和書を積んだり漢籍を積んだり和ゲーを積んだり洋ゲーを積んだり、蛇や魚を撫でたりする。

古龍『碧血洗銀槍』

この女はまた大碗に酒を注いで彼に渡した。「お腹いっぱいになったら、酒を飲むべきね。さっさと飲みなさいよ」
今度は馬如龍は首を振った。「飲まぬ」
「あんた、鼻をつまみあげて注ぎ込んで欲しいの?」
馬如龍は取り合わなかった。彼は、女性が人前で彼の鼻をつまみあげることができるなどとは信じていなかった。しかし彼は間違っていた。彼女は本当に彼の鼻をつまみあげた。(52ページ)

武林に名高い碧玉宮の碧玉夫人は、娘婿を選ぶため丘鳳城、杜青蓮、沈紅葉、馬如龍の四人を人里離れた谷に呼ぶ。しかし夫人が来ないうちに、杜青蓮と沈紅葉が毒酒に倒れる。
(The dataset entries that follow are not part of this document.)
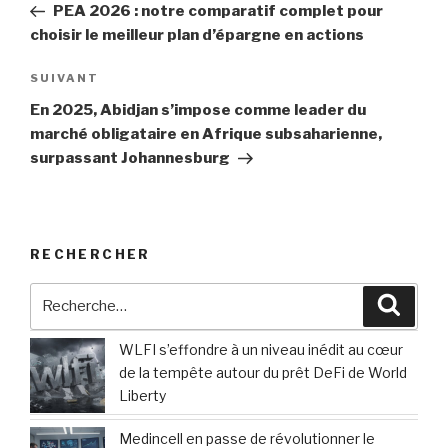
précédent
PEA 2026 : notre comparatif complet pour
l’article
choisir le meilleur plan d’épargne en actions
Article
SUIVANT
suivant
En 2025, Abidjan s’impose comme leader du
marché obligataire en Afrique subsaharienne,
surpassant Johannesburg
RECHERCHER
Recherche
Reche
pour
:
WLFI s’effondre à un niveau inédit au cœur
de la tempête autour du prêt DeFi de World
Liberty
Medincell en passe de révolutionner le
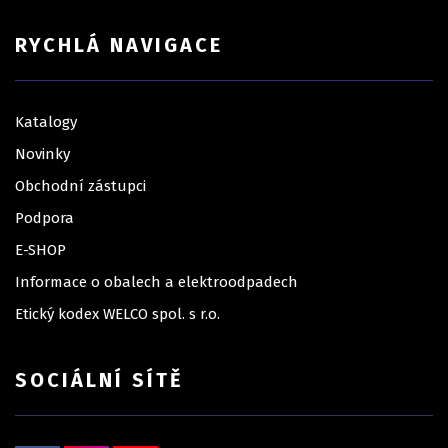
RYCHLÁ NAVIGACE
Katalogy
Novinky
Obchodní zástupci
Podpora
E-SHOP
Informace o obalech a elektroodpadech
Etický kodex WELCO spol. s r.o.
SOCIÁLNÍ SÍTĚ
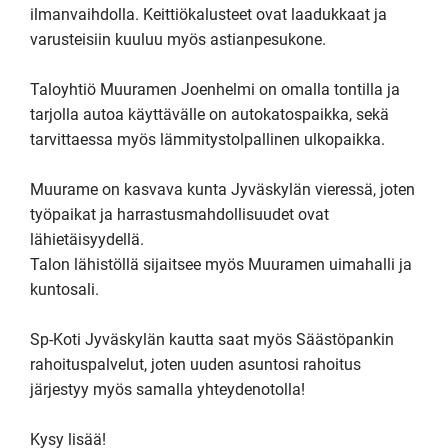
ilmanvaihdolla. Keittiökalusteet ovat laadukkaat ja 
varusteisiin kuuluu myös astianpesukone.

Taloyhtiö Muuramen Joenhelmi on omalla tontilla ja 
tarjolla autoa käyttävälle on autokatospaikka, sekä 
tarvittaessa myös lämmitystolpallinen ulkopaikka.

Muurame on kasvava kunta Jyväskylän vieressä, joten 
työpaikat ja harrastusmahdollisuudet ovat 
lähietäisyydellä.

Talon lähistöllä sijaitsee myös Muuramen uimahalli ja 
kuntosali.

Sp-Koti Jyväskylän kautta saat myös Säästöpankin 
rahoituspalvelut, joten uuden asuntosi rahoitus 
järjestyy myös samalla yhteydenotolla!

Kysy lisää!
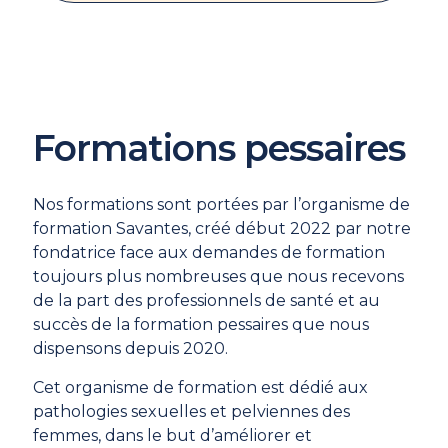
Formations pessaires
Nos formations sont portées par l’organisme de
formation Savantes, créé début 2022 par notre
fondatrice face aux demandes de formation
toujours plus nombreuses que nous recevons
de la part des professionnels de santé et au
succès de la formation pessaires que nous
dispensons depuis 2020.
Cet organisme de formation est dédié aux
pathologies sexuelles et pelviennes des
femmes, dans le but d’améliorer et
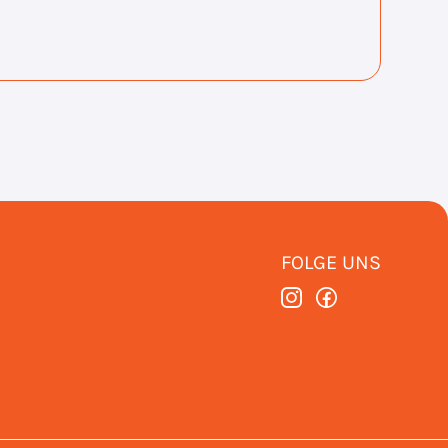
FOLGE UNS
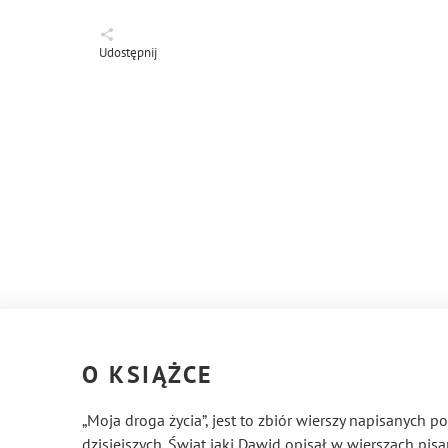
Udostępnij
O KSIĄŻCE
„Moja droga życia”, jest to zbiór wierszy napisanych 
dzisiejszych. Świat jaki Dawid opisał w wierszach pisa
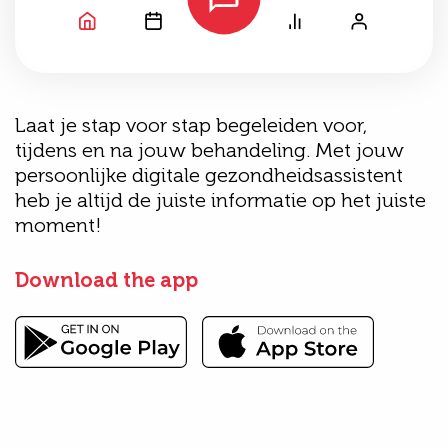
Laat je stap voor stap begeleiden voor,
tijdens en na jouw behandeling. Met jouw
persoonlijke digitale gezondheidsassistent
heb je altijd de juiste informatie op het juiste
moment!
Download the app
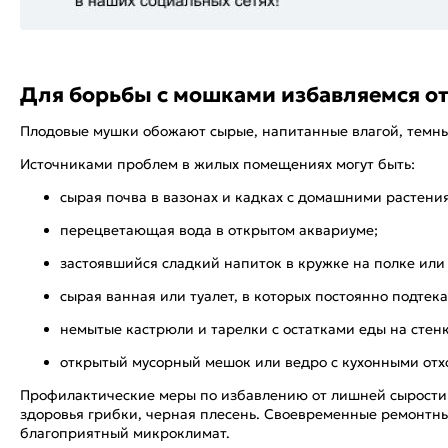
Для борьбы с мошками избавляемся от
Плодовые мушки обожают сырые, напитанные влагой, темные
Источниками проблем в жилых помещениях могут быть:
сырая почва в вазонах и кадках с домашними растени
перецветающая вода в открытом аквариуме;
застоявшийся сладкий напиток в кружке на полке или
сырая ванная или туалет, в которых постоянно подтек
немытые кастрюли и тарелки с остатками еды на стенк
открытый мусорный мешок или ведро с кухонными отх
Профилактические меры по избавлению от лишней сырости и
здоровья грибки, черная плесень. Своевременные ремонтн
благоприятный микроклимат.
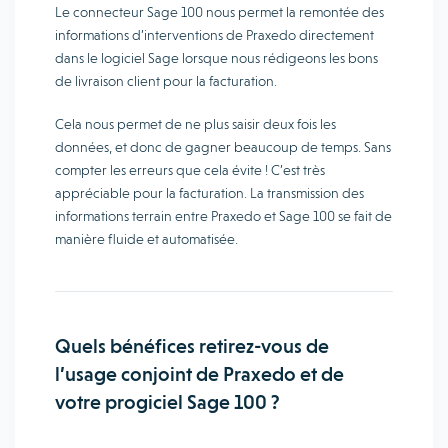
Le connecteur Sage 100 nous permet la remontée des
informations d’interventions de Praxedo directement
dans le logiciel Sage lorsque nous rédigeons les bons
de livraison client pour la facturation.
Cela nous permet de ne plus saisir deux fois les
données, et donc de gagner beaucoup de temps. Sans
compter les erreurs que cela évite ! C’est très
appréciable pour la facturation. La transmission des
informations terrain entre Praxedo et Sage 100 se fait de
manière fluide et automatisée.
Quels bénéfices retirez-vous de
l’usage conjoint de Praxedo et de
votre progiciel Sage 100 ?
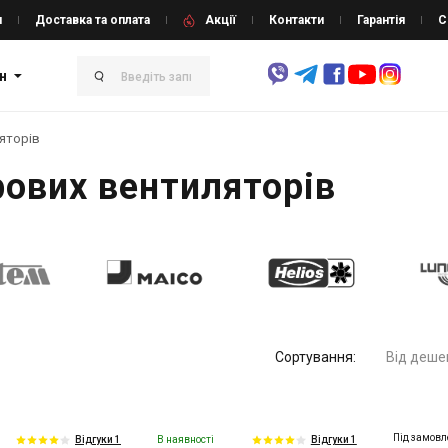
и
Доставка та оплата
Акції
Контакти
Гарантія
С
н
яторів
рових вентиляторів
Сортування:
Від деше
Під замовл
В наявності
Відгуки 1
Відгуки 1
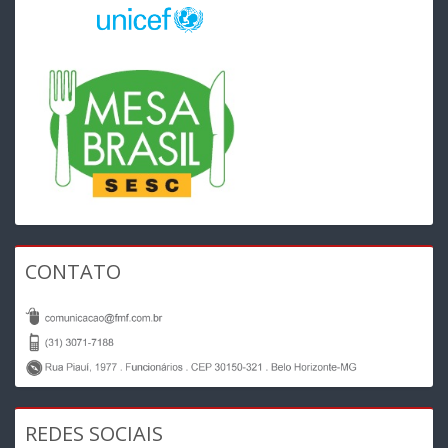
CONTATO
REDES SOCIAIS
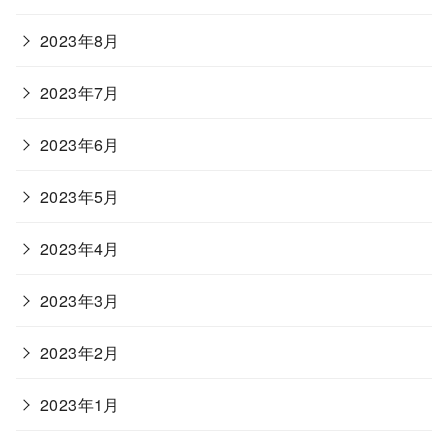
2023年8月
2023年7月
2023年6月
2023年5月
2023年4月
2023年3月
2023年2月
2023年1月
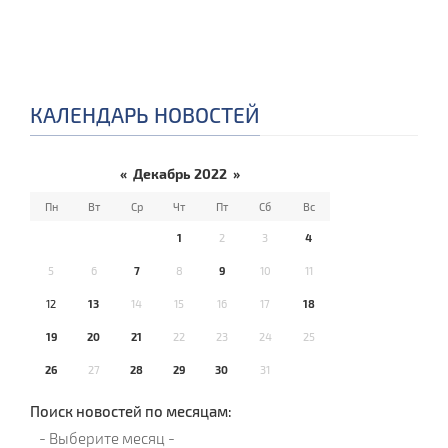
КАЛЕНДАРЬ НОВОСТЕЙ
«
Декабрь 2022
»
Пн
Вт
Ср
Чт
Пт
Сб
Вс
1
2
3
4
5
6
7
8
9
10
11
12
13
14
15
16
17
18
19
20
21
22
23
24
25
26
27
28
29
30
31
Поиск новостей по месяцам:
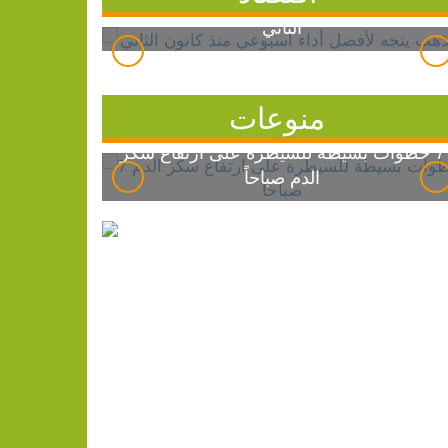
الذهب يتجه لأفضل أداء أسبوعي منذ كانون
الثاني
منوعات
7 خطوات بسيطة للسيطرة على ارتفاع سكر
الدم صباحاً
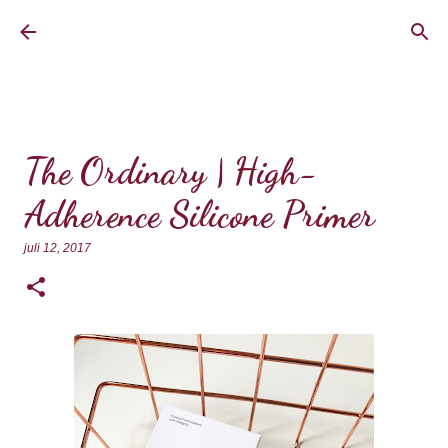
Doorgaan naar hoofdcontent
BrownEyedCurvyGirl
The Ordinary | High-
Adherence Silicone Primer
juli 12, 2017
暗殺者の疑いをかけられた馬如龍は、必ず真犯人を見つけることを心に誓ってその場を逃れるのだが…。


古龍の作品のうちでは知名度は高くない部類だと思うが、これは面白かった。もちろん、古龍らしい急展開ぶりは随所に現れていて、

武林四公子のうち、もっとも傲慢なのは「白馬」馬如龍、もっとも剛毅なのは「銀槍」丘鳳城、もっとも瀟洒なのはもちろん杜青蓮、もっとも風狂なのが沈紅葉だった。
馬、丘、杜の三家はみな財産も名声もあり、白馬、銀槍、青蓮はみな有名な貴公子だったが、紅葉の出自は神秘に包まれていた。
あるいは、彼はかつての天下第一の名侠沈浪の子孫であるという。
あるいは、小李探花の生涯最高の友・阿飛が彼の先祖であるという。(8ページ)

こんなふうに紹介された人物が、四ページあとにはもう死体になってしまうなど、誰に予想できるだろうか?(阿飛を知っていれば尚更…)
しかし何よりヒロインの大婉が良い。醜悪な容貌の上に突拍子のない言動をするが、実は知性的で用意周到。主人公が冤罪のために江湖全てを敵に回すという、ともすれば暗くなりそうな作品を、うまく盛り上げてくれる(後半、ただの優しくて頭の良い娘になってしまって、登場時の奇天烈さが薄れてしまうのが惜しい)。プライドの高さゆえに時々危なっかしい馬如龍とは良い組み合わせ。
その馬如龍も、他人など知ったことではない貴公子だったのが、苦難を経て成長していくあたり好感がもてる。古龍の作品では、たいてい完成したキャラクターが主役を張っているので(李尋歓とか陸少鳳とか)、こういうタイプは珍しい。
ほとんど十数字以下の台詞しかしゃべらない馬如龍と、頓知のきく大婉との掛け合いも楽しい。
結末は急ぎすぎなきらいがあるが、中国語のできる武侠ファンなら読まないのは損な一冊である。